## ASSIGNMENT
In all of the entries below, switch every "chart" to "graph" and reproduce the text with nothing else altered. Omit the pictures from your output.

##### SOURCE RECORDS #####

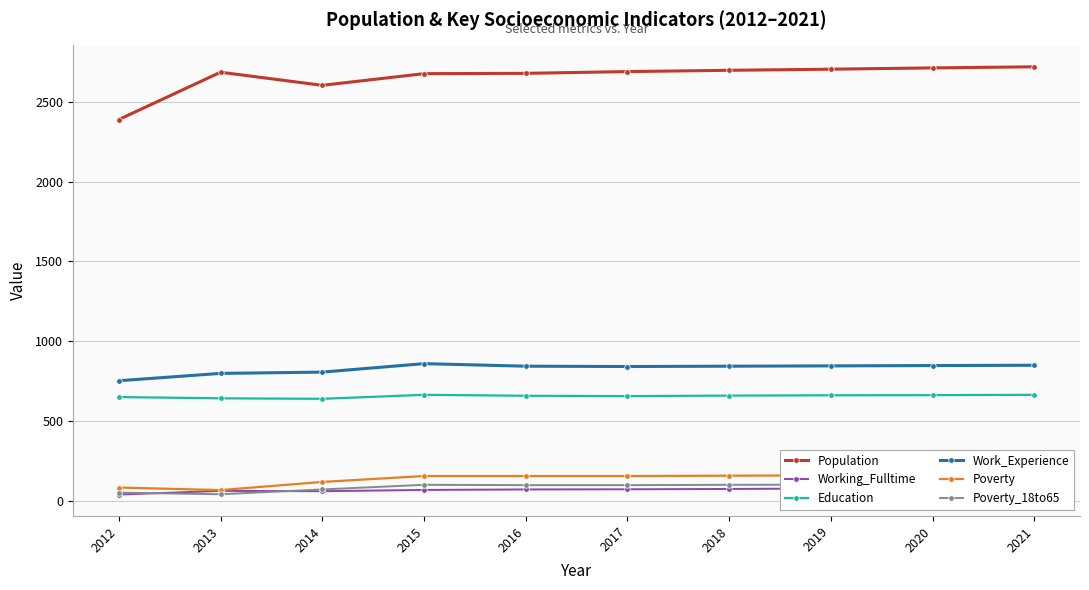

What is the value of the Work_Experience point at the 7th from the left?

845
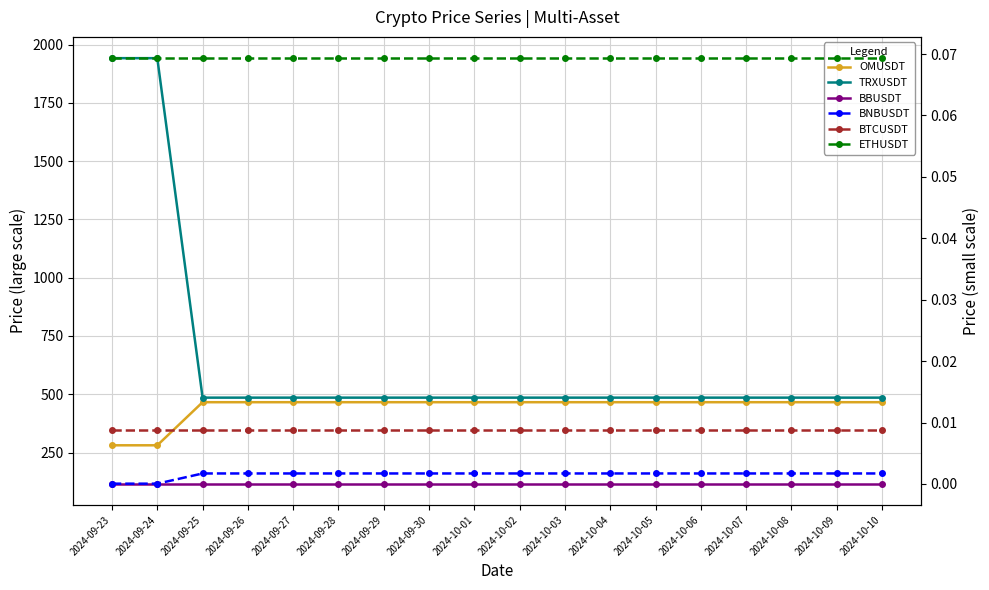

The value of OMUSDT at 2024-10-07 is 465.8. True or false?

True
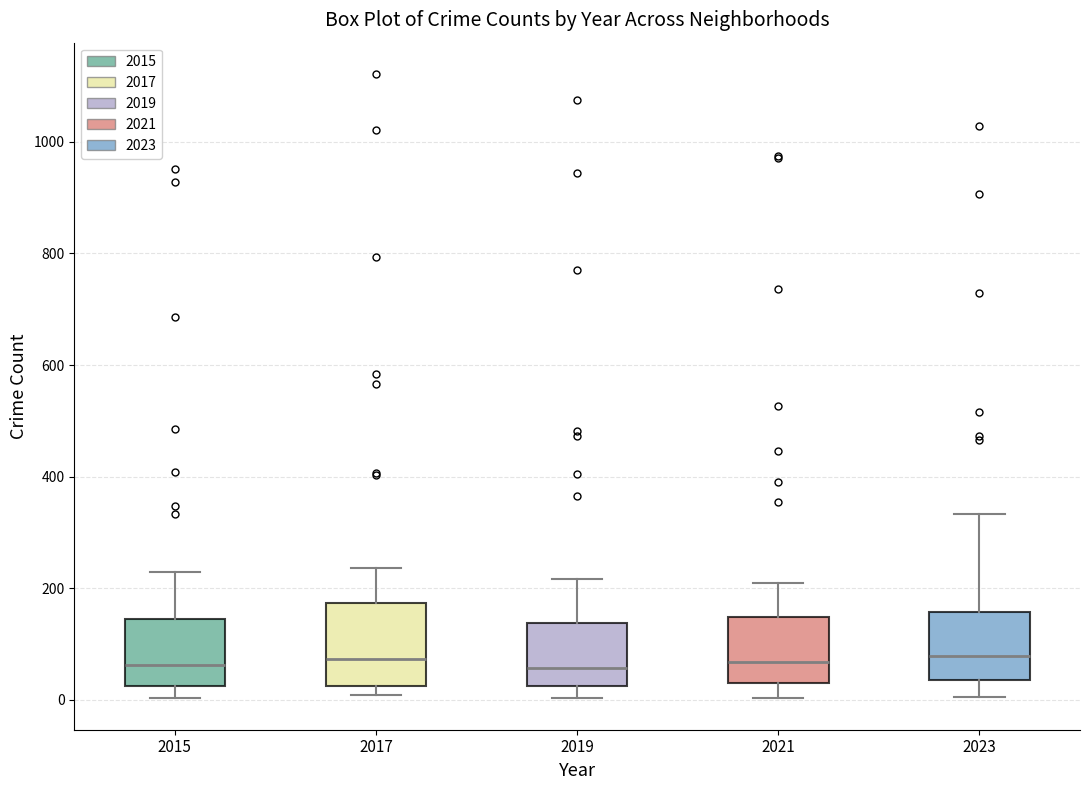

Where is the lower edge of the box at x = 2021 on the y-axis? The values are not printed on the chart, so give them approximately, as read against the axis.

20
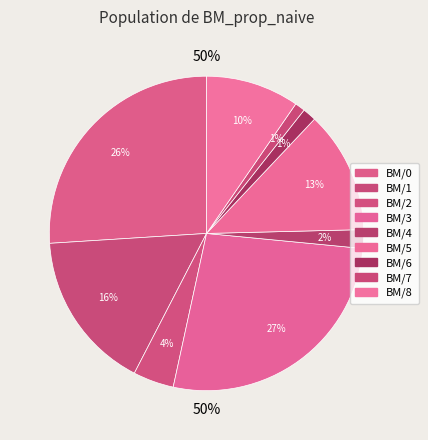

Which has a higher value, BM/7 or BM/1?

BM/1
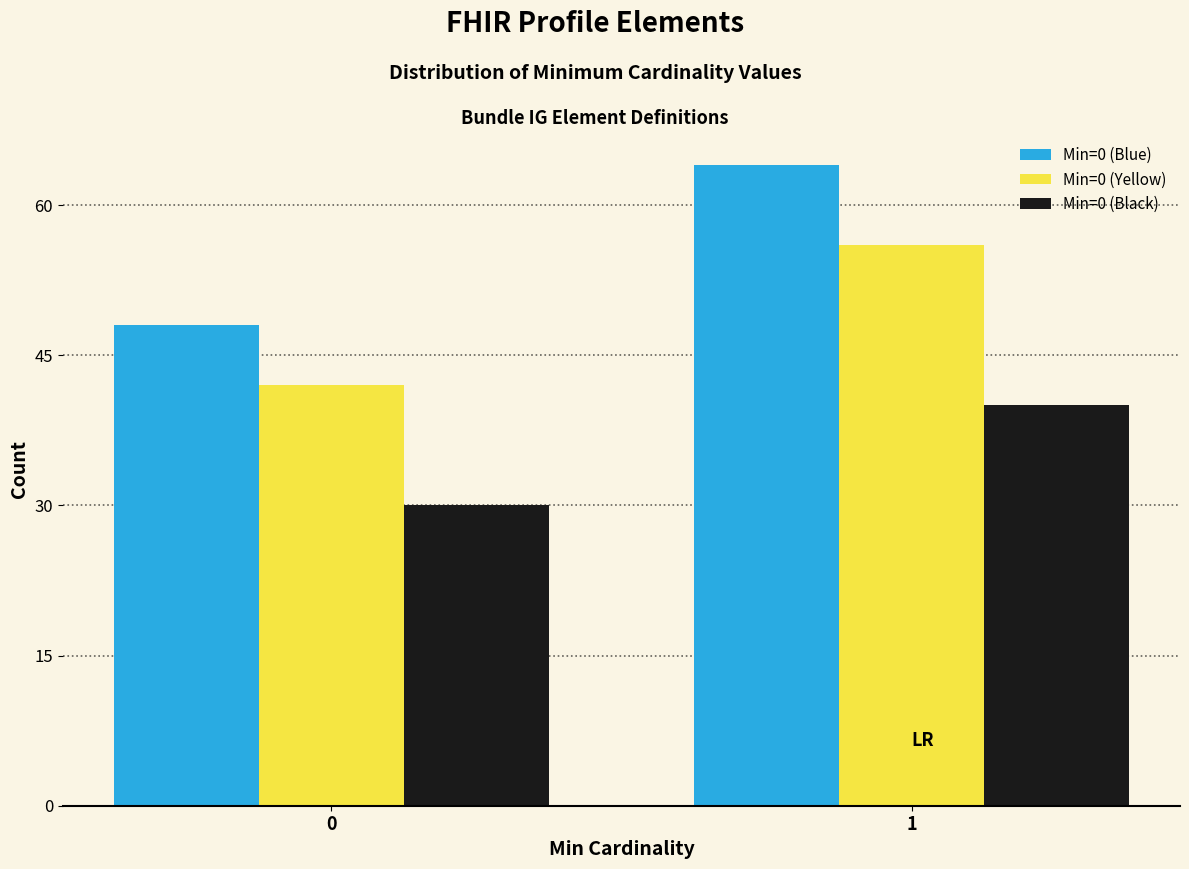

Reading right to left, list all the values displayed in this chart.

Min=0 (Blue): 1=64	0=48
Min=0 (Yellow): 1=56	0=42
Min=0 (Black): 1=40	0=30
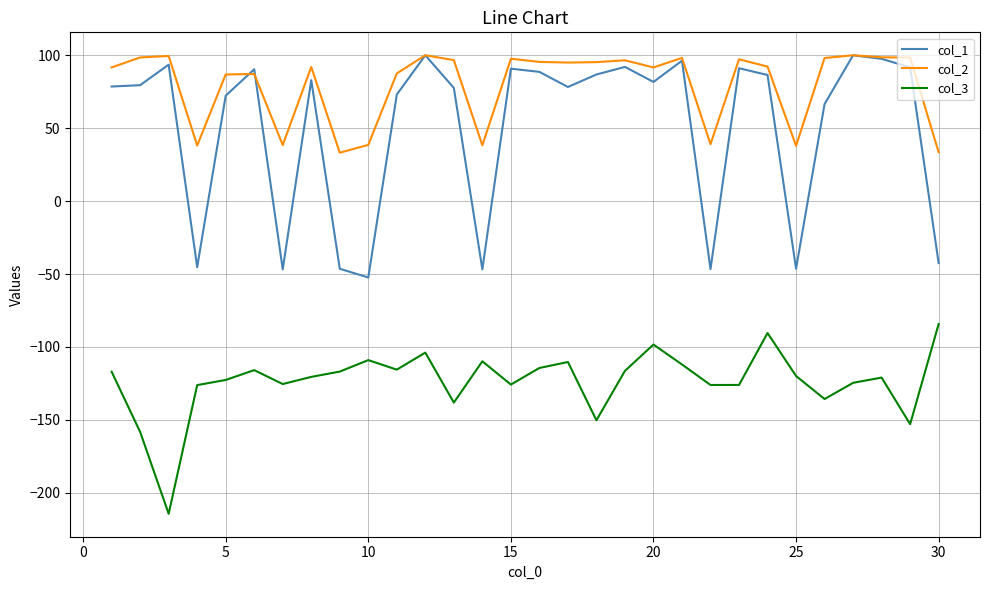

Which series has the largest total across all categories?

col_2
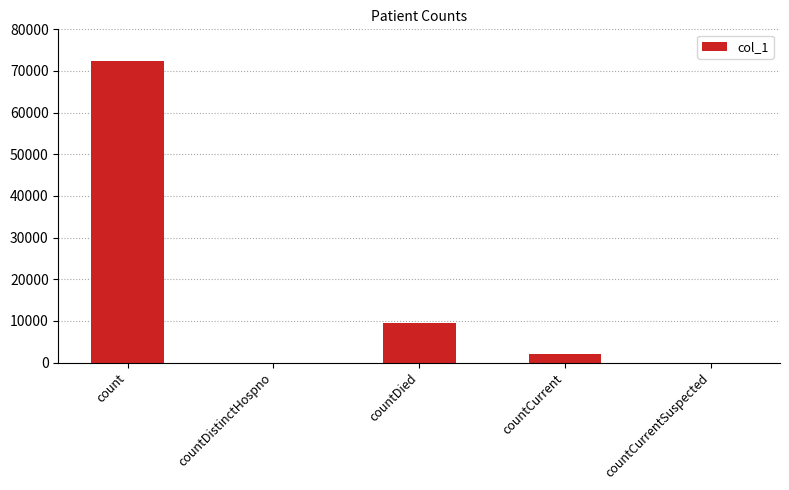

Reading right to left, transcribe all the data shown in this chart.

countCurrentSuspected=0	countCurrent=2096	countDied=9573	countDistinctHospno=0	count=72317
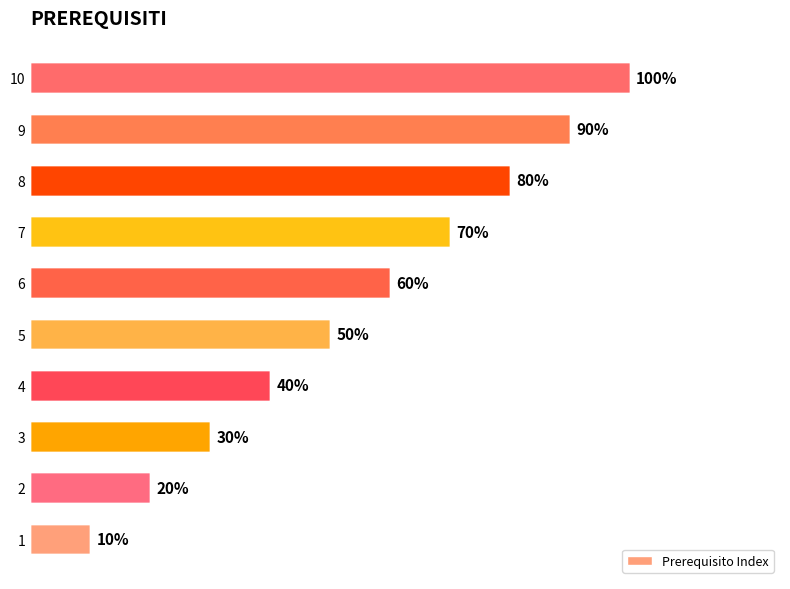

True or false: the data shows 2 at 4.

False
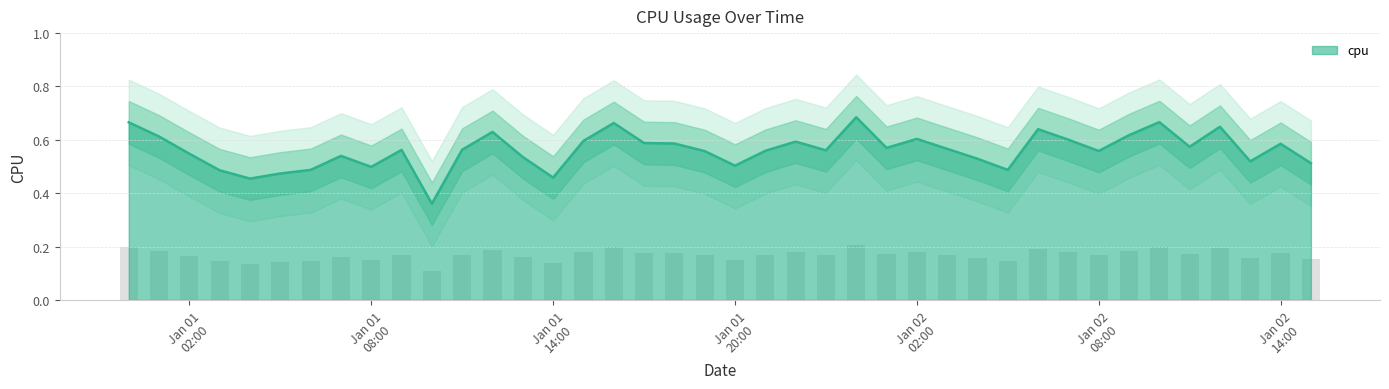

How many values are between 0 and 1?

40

#####

## SOLUTION TO THIS PROBLEM
What is the value of the Work_Experience point at the 7th from the left?

845

The value of OMUSDT at 2024-10-07 is 465.8. True or false?

True

Where is the lower edge of the box at x = 2021 on the y-axis? The values are not printed on the graph, so give them approximately, as read against the axis.

20

Which has a higher value, BM/7 or BM/1?

BM/1

Reading right to left, list all the values displayed in this graph.

Min=0 (Blue): 1=64	0=48
Min=0 (Yellow): 1=56	0=42
Min=0 (Black): 1=40	0=30

Which series has the largest total across all categories?

col_2

Reading right to left, transcribe all the data shown in this graph.

countCurrentSuspected=0	countCurrent=2096	countDied=9573	countDistinctHospno=0	count=72317

True or false: the data shows 2 at 4.

False

How many values are between 0 and 1?

40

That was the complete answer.